Ohio has done nothing to disclose dark money after scandal
A powerful utility spent millions through a web of dark money groups to handpick candidates with influence over customers’ electric bills.
But in this scenario, the voters of Arizona passed legislation to unmask the donors behind dark money groups influencing their politics.
In Ohio, federal and state prosecutors are untangling one of the largest corruption scandals in the nation, involving a powerful utility, Akron-based FirstEnergy, that admitted it bribed one top lawmaker and a utility regulator through multiple dark money groups.
The fallout from the House Bill 6 scandal has been significant. Ex-Ohio House Speaker Larry Householder was sentenced to 20 years in prison for his role in the scheme, ex-Ohio Republican Party Chairman Matt Borges was sentenced to five years incarceration and FirstEnergy fired several executives.

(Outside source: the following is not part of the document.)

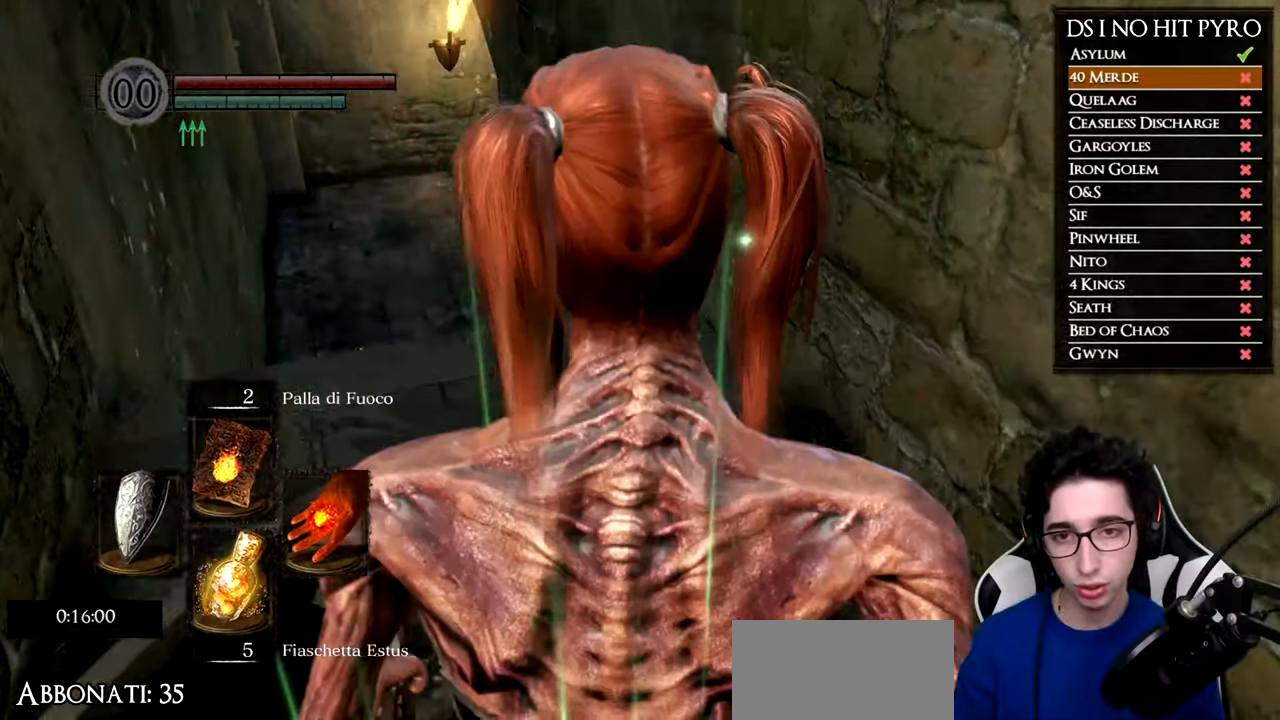
Gameplay with a controller (Xbox layout); each line is a JSON object with the inputs held at the frame after it. "events" lists button and stick changes between this image and that frame as [ms after this image, input, new state], when the widget could be followed in between. Not read: L1.
{"buttons": ["B"], "left_stick": "up", "right_stick": "center", "events": []}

But no one has passed a law to disclose the source of secretive spending that continues to influence Ohio politics.
“Ohio remains dry tinder for another forest fire of corruption to sweep through this state because the General Assembly has done nothing to prevent it,” said former Rep. Jessica Miranda, D-Forest Park, when pitching a proposed fix. “The exact same conditions exist today.”

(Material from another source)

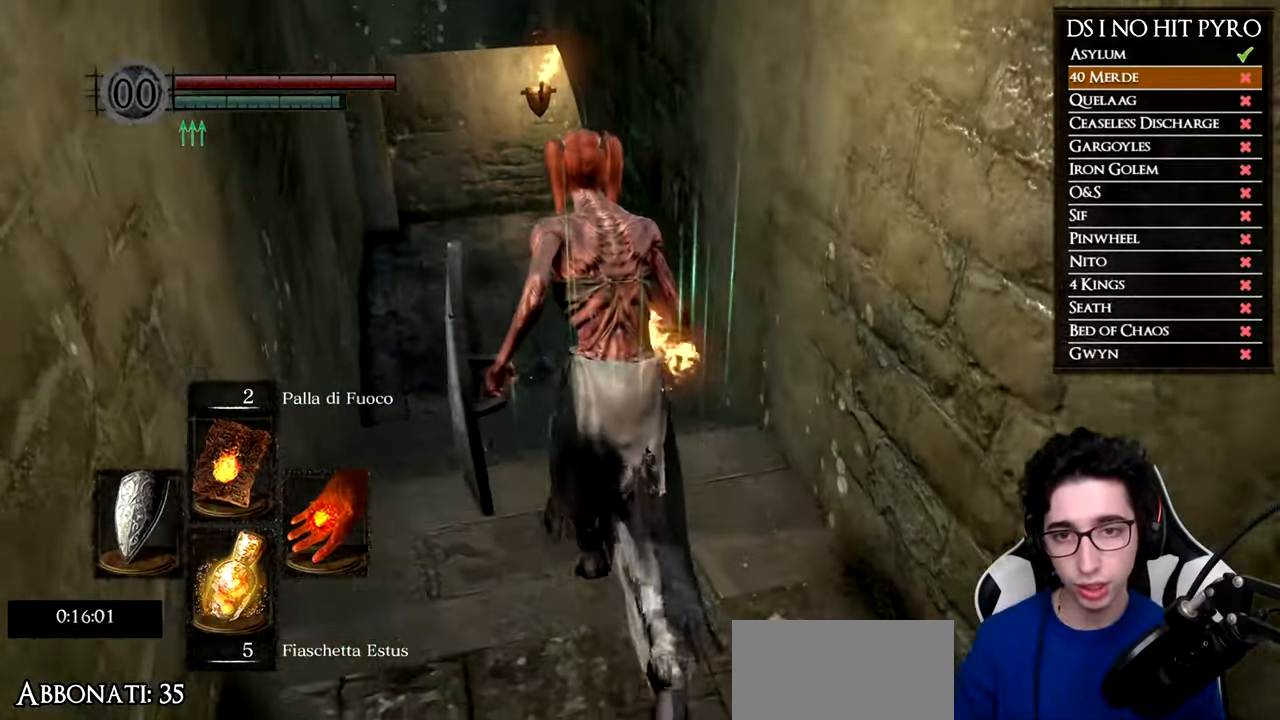
{"buttons": ["B"], "left_stick": "up", "right_stick": "center", "events": []}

How dark money influences politics
In 2010, a divided U.S. Supreme Court ruled that the First Amendment protected corporations’ and unions’ right to donate to independent expenditure groups, which can support candidates but aren’t run by their campaigns. The case was Citizens United v. Federal Election Commission and it stemmed from a film criticizing presidential candidate Hillary Clinton in 2008.

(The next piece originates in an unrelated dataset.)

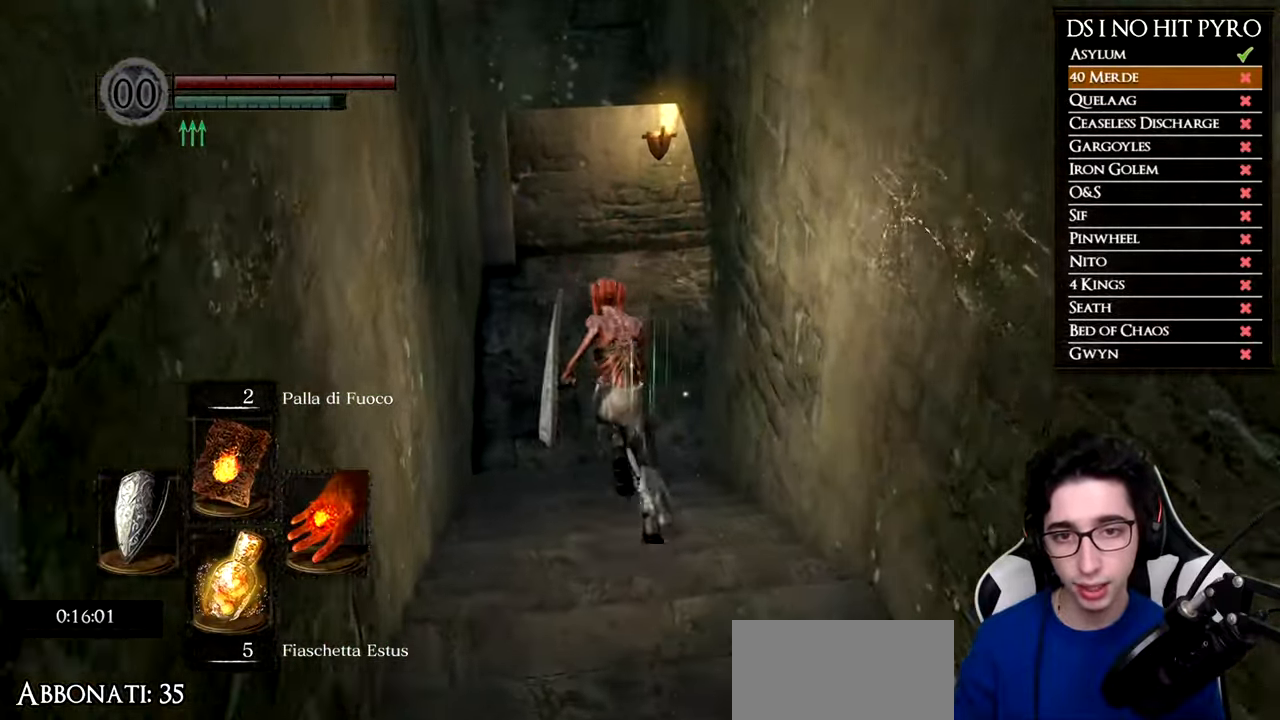
{"buttons": ["B"], "left_stick": "up", "right_stick": "center", "events": []}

In the years since that ruling, corporations have donated large sums to groups that are not required to disclose their donors publicly, such as 501(c)(4) nonprofit organizations. The groups have innocuous names like Generation Now, Partners for Progress, Honor and Principles PAC, Liberty Ohio, Sixteen Thirty Fund and Securing Ohio’s Future that hide their actual donors and purposes.
OpenSecrets, a nonprofit reporting on campaign spending, has tracked $2.8 billion in dark money spending and contributions since the 2010 election. These donations benefit both Democrats and Republicans, and the spending keeps increasing, OpenSecrets found.
Akron-based FirstEnergy, the company at the center of Ohio’s scandal, described dark money groups as their “preferred manner of giving” in records because “they are not required to disclose where the donations come from.” The company later paid a $230 million fine after admitting it bribed public officials.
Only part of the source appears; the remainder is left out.